> Extrait:
________________________

Les pensées contemporaines de la société cosmopolitique ne sont donc pas toutes axées sur le droit, en particulier les pensées de type écologique30 et, plus largement, les théories d’inspiration stoïcienne. En effet, le cosmopolitisme élaboré à la période hellénistique est métaphysique et non juridique. Les stoïciens croient à l'unité organique du monde, de sorte que l’humanité forme un tout (avec la nature et les dieux). L’homme est alors citoyen dans la mesure où il se définit dans son rapport au monde, au tout, et qu’il y tient sa place. Ce cosmopolitisme ouvre non sur un droit, mais sur une éthique fondée sur la conscience d'une citoyenneté du monde, éthique qui dicte une conduite de déférence à l'égard de son agencement. L'éthique stoïcienne découle de ce rapport au monde qui, contrairement aux appartenances particulières (à une cité, à une famille), n'est pas contingent.
Ce sont les Lumières qui vont faire du cosmopolitisme un universalisme juridique. Leur postulat fondamental renverse la position stoïcienne : il faut échapper à l’ordonnancement naturel du monde. Il faut donc sortir de l’état de nature par le droit. C’est ce qui est possible grâce au contrat social conclu entre les individus autonomes. Le droit devient dès lors la grammaire des relations sociales, d’abord au niveau d’un État, puis entre les États eux-mêmes. Car la pensée juridique d’un droit à l’échelle du monde coïncide dans les faits avec l'avènement de l'État-Nation. Elle est donc intimement marquée par l'état de nature qui semble être la condition d’existence des États et qui les conduit à se faire la guerre. C'est sur ce fondement que se construit le lien entre cosmopolitisme et droit. Le cosmopolitisme, dans sa forme juridique, cherche en effet à assurer la paix en postulant un ordre juridico-politique de niveau mondial (la différence avec le droit international étant que ce droit a pour sujet l’individu lui-même, en tant que membre de la communauté humaine, et non les États).
L'idéal kantien est paradigmatique de ce cosmopolitisme moderne et fonde la plupart des thèses cosmopolitiques contemporaines, à partir de deux textes de Kant qui établissent un lien durable entre le conflit, la guerre, d’une part, et le projet d’une constitution au-delà des États, d’autre part : l’Histoire universelle d’un point de vue cosmopolitique et le Projet de paix perpétuelle. Au-delà des divergences d’interprétation qui animent les différentes lectures de ces textes, on peut en résumer l’apport en quelques principes. En premier lieu, le projet cosmopolitique répond à un plan de la nature. Ce plan repose sur le penchant de l’homme pour la société et, en même temps, la tendance naturelle des hommes à se faire la guerre. C’est la guerre, le conflit et la concurrence, qui doit donc amener les hommes à s’entendre et à faire société au-delà de leur penchant particuliers. En second lieu, ce « faire société » se traduit par un projet de constitution au-delà des États nations, dont l’objectif premier est de court-circuiter la guerre en instaurant un équilibre intéressé, c’est-à-dire une paix perpétuelle. Enfin, en troisième lieu, ce projet ne se réalise que sur une grande échelle (dans l’espèce). Il est propre au développement général des sociétés mais doit s’accomplir progressivement et pourquoi pas d’abord de façon partielle.

________________________

> Matériel fourni:
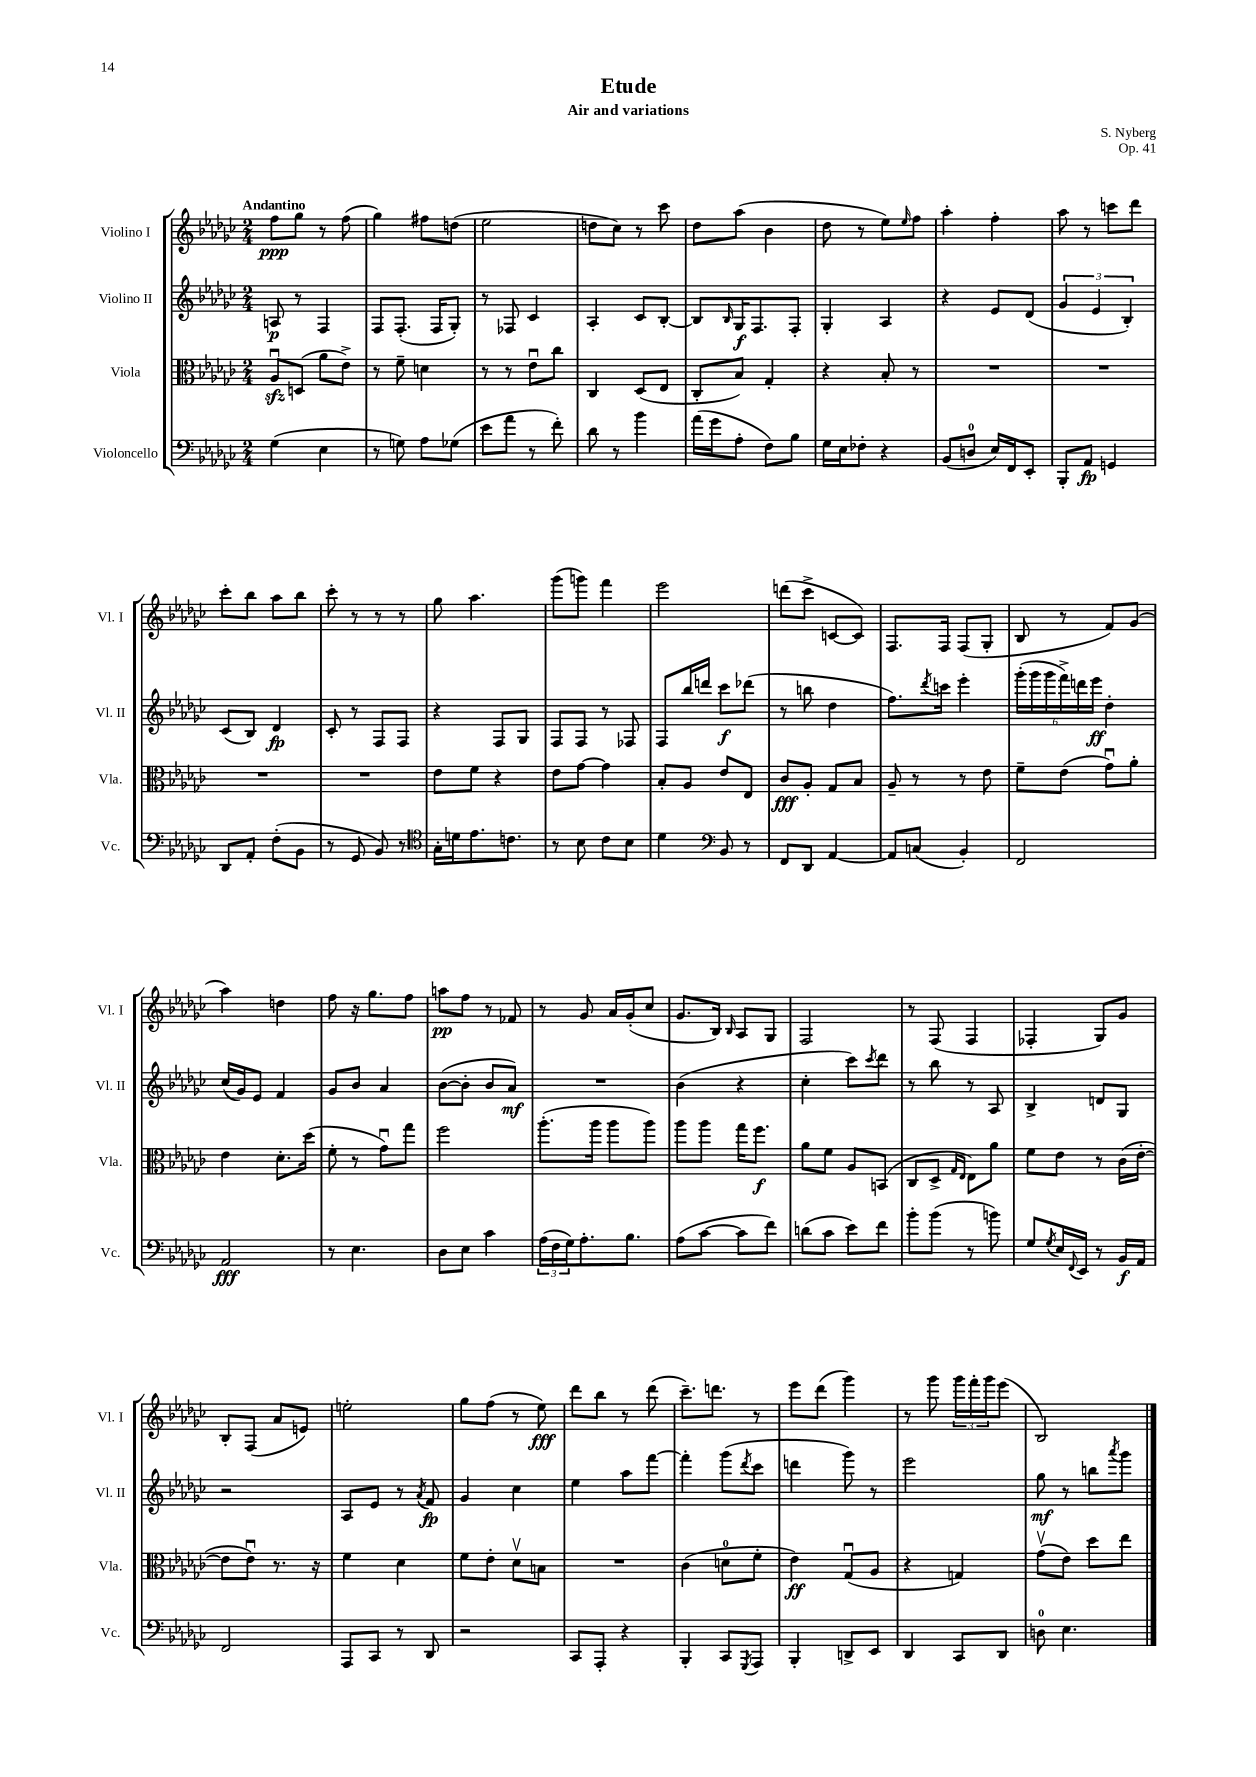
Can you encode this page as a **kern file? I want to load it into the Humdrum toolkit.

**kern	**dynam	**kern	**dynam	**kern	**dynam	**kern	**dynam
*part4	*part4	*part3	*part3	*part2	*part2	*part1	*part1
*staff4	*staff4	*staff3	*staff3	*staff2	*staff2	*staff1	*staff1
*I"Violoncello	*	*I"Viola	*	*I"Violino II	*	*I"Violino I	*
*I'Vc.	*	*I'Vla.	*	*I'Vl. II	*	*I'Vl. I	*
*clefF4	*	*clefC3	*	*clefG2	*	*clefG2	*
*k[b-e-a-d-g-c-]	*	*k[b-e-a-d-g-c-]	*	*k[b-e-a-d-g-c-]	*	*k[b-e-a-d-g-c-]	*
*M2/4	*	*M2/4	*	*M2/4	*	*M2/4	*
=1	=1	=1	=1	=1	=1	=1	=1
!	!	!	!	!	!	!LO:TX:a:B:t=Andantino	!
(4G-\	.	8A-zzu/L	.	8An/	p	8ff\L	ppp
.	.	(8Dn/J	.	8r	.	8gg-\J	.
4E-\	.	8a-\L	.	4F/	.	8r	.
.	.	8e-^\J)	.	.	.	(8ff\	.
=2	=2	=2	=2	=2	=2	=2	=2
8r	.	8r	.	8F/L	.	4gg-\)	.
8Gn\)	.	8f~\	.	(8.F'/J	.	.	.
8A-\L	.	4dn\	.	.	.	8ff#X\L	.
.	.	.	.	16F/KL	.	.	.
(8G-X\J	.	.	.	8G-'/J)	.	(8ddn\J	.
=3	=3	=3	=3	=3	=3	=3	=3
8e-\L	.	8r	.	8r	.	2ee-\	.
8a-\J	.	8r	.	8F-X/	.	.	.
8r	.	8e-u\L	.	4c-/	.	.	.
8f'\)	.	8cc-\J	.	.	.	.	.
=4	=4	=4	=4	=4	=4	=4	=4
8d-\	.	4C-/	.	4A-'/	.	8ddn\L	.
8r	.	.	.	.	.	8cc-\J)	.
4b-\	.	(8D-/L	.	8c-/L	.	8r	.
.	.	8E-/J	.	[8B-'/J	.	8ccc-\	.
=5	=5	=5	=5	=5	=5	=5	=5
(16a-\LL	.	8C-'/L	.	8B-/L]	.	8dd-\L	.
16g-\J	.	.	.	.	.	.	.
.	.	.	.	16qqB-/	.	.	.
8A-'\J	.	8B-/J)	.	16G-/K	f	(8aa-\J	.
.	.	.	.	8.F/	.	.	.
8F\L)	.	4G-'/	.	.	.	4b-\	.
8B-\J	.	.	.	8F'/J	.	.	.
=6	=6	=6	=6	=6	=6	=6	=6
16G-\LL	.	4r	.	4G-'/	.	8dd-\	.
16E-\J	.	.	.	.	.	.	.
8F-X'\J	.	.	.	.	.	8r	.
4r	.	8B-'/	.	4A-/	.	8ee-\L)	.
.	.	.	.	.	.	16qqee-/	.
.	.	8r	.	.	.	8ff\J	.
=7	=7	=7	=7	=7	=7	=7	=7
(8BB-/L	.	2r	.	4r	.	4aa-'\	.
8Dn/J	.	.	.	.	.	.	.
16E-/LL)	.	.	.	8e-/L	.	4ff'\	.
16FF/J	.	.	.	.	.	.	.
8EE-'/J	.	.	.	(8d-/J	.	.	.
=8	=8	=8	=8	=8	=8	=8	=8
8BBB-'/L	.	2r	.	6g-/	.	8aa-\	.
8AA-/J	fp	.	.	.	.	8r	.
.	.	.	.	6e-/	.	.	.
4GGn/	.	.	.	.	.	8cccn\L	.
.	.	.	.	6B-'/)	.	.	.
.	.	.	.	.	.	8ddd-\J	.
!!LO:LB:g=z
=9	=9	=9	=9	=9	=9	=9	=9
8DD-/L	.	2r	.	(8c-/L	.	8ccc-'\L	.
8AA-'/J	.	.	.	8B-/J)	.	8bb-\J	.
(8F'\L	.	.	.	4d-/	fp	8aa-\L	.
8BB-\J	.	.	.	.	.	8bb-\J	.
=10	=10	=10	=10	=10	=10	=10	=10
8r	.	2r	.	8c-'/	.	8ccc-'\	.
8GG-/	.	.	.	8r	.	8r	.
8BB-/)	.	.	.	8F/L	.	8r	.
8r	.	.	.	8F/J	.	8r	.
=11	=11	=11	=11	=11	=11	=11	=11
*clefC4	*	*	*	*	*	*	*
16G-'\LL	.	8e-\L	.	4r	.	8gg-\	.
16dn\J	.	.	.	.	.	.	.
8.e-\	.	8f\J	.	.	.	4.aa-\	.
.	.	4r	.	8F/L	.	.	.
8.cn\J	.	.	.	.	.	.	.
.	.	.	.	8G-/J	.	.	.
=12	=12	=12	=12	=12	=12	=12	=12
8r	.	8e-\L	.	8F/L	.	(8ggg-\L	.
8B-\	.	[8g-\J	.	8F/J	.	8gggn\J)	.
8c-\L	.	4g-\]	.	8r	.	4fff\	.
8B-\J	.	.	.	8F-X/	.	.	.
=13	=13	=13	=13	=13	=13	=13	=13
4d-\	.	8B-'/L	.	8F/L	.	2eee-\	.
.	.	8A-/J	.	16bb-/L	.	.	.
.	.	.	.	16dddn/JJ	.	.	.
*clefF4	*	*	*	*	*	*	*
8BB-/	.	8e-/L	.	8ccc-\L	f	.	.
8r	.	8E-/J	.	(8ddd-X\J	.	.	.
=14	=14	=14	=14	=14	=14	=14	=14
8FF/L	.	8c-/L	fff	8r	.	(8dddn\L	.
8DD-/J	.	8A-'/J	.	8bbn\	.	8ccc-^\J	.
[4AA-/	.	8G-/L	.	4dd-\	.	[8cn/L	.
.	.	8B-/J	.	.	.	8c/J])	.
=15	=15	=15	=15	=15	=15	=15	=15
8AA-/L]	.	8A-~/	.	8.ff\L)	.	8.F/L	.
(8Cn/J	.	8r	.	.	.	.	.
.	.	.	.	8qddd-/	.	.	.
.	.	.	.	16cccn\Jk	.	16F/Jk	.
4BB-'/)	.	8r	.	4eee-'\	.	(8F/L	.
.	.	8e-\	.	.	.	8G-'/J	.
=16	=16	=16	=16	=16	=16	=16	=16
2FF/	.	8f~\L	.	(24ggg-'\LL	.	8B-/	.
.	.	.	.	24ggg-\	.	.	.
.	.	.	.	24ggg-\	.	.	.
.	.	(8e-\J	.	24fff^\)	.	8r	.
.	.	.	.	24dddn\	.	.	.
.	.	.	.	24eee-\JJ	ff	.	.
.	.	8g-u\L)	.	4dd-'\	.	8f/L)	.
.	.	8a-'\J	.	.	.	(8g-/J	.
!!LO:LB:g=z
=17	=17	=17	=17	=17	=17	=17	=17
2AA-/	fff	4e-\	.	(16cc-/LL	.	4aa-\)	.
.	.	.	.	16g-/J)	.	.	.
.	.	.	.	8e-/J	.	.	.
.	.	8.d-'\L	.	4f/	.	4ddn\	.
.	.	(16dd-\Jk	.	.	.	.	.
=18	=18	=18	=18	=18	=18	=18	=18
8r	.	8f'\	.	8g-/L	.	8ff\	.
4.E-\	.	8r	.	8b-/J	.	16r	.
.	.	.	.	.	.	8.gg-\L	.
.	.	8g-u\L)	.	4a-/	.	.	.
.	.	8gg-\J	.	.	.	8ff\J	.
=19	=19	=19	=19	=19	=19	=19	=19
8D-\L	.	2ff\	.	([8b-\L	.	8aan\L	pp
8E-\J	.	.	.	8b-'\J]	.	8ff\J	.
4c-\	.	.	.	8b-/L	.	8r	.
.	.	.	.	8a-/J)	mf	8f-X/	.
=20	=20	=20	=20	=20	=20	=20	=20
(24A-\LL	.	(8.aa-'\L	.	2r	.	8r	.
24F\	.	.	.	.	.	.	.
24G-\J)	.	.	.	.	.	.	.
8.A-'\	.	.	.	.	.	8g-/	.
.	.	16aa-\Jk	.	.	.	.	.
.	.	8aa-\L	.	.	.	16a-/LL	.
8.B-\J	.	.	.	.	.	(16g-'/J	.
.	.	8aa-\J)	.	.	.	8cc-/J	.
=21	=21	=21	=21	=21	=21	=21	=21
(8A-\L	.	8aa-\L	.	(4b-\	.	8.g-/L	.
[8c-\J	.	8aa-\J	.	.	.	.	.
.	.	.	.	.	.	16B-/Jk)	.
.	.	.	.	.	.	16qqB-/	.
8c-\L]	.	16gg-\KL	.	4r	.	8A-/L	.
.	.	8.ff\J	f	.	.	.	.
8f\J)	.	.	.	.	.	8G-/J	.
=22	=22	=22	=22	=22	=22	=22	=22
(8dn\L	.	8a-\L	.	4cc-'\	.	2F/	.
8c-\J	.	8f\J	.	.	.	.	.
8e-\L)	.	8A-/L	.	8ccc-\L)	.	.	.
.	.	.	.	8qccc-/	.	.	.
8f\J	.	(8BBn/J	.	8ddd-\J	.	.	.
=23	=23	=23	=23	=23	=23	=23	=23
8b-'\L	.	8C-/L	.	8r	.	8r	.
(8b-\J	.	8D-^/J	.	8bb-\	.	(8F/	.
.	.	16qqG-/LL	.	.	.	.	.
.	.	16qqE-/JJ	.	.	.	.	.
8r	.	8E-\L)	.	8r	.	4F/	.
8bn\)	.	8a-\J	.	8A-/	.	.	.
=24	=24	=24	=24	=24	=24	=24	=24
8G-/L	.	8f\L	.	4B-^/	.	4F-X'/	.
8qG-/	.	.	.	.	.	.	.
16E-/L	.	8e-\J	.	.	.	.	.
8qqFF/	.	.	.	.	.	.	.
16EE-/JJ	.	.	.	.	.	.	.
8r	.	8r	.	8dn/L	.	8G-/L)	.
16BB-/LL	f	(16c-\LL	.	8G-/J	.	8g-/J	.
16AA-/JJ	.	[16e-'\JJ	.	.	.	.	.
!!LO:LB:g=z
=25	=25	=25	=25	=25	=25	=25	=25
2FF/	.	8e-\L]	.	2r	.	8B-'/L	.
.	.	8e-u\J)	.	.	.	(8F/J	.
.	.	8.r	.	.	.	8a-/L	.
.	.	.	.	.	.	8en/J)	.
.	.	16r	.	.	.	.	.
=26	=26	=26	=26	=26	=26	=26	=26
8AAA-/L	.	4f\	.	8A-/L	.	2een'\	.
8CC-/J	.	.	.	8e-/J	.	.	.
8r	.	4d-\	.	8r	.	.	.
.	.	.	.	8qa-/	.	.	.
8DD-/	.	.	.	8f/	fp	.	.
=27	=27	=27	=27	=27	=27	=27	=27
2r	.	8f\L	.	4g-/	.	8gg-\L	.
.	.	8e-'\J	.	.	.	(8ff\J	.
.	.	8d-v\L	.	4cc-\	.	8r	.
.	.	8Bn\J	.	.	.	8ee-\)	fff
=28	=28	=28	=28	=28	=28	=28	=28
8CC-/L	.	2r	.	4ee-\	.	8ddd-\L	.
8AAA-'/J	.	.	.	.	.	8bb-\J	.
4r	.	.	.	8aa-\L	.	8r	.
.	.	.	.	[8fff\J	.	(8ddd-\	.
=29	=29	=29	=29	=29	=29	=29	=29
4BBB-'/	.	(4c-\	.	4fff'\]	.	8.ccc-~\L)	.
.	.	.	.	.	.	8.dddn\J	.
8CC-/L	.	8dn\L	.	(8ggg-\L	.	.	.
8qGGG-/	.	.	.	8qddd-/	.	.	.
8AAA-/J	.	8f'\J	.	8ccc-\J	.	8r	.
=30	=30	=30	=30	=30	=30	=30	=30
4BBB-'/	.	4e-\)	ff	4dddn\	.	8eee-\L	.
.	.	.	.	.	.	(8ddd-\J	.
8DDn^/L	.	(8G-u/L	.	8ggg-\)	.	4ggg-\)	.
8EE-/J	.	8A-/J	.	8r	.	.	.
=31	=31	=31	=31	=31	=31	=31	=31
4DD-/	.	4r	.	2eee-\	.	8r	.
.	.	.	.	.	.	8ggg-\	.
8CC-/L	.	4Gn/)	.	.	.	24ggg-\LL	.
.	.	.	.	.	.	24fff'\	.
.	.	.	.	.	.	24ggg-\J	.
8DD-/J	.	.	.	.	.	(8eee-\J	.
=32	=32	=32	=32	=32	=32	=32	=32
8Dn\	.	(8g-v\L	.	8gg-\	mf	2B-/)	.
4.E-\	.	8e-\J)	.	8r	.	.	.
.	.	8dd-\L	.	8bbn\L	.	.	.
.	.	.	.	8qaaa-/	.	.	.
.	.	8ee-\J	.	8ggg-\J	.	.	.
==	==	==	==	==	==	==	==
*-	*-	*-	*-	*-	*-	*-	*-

________________________

> Consignes:
1 – Veuillez recopier le passage du texte sur le cosmopolitisme en commençant à « Les pensées contemporaines » et en terminant à « n'est pas contingent. ».
2 – Poursuivez le texte sur le cosmopolitisme à la suite de sa dernière phrase.

> Réponses:
1 –
Les pensées contemporaines de la société cosmopolitique ne sont donc pas toutes axées sur le droit, en particulier les pensées de type écologique30 et, plus largement, les théories d’inspiration stoïcienne. En effet, le cosmopolitisme élaboré à la période hellénistique est métaphysique et non juridique. Les stoïciens croient à l'unité organique du monde, de sorte que l’humanité forme un tout (avec la nature et les dieux). L’homme est alors citoyen dans la mesure où il se définit dans son rapport au monde, au tout, et qu’il y tient sa place. Ce cosmopolitisme ouvre non sur un droit, mais sur une éthique fondée sur la conscience d'une citoyenneté du monde, éthique qui dicte une conduite de déférence à l'égard de son agencement. L'éthique stoïcienne découle de ce rapport au monde qui, contrairement aux appartenances particulières (à une cité, à une famille), n'est pas contingent.

2 –
Les poussées nationalistes des 19ème et 20ème siècles ont relégué pendant un temps ce cosmopolitisme au rang des idéologies décadentes. Il renaît avec force après la seconde guerre mondiale, en particulier à la suite de l'expérience des crimes contre l'humanité. Ce tournant - la seconde guerre mondiale et l’extermination systématique des juifs d’Europe - est aussi le moment de la réactivation d’une interprétation plus politique que juridique du cosmopolitisme, telle qu’on peut la trouver chez Arendt par exemple. Arendt soulève en effet les questions politiques qui comptent à partir de la déchirure cosmopolitique : comment continuer l'action politique après l'holocauste, si ce n'est en dédiant cette action à la réinstauration du monde commun, perdu et disparu dans la catastrophe ? Certains auteurs, comme Etienne Tassin, parlent à la suite d’Arendt de la cosmo-politique, au sens d’une politique du monde commun31.
Paradoxalement peut-être, cette troisième étape de la pensée cosmopolitique coïncide dans les faits avec le renouvellement des droits de l'homme et leur intégration progressive au droit positif. Or on connaît les réserves d’Arendt à l’égard de droits fondamentaux qui seraient privés d’un ancrage politique : « Si un être humain perd son statut politique, il devrait, en fonction des conséquences inhérentes aux droits propres et inaliénables de l’homme, tomber dans la situation précise que les déclarations de ces droits généraux ont prévue. En réalité, c’est le contraire qui se produit. Il semble qu’un homme qui n’est rien d’autre qu’un homme a précisément perdu les qualités qui permettent aux autres de la traiter comme leur semblable »32.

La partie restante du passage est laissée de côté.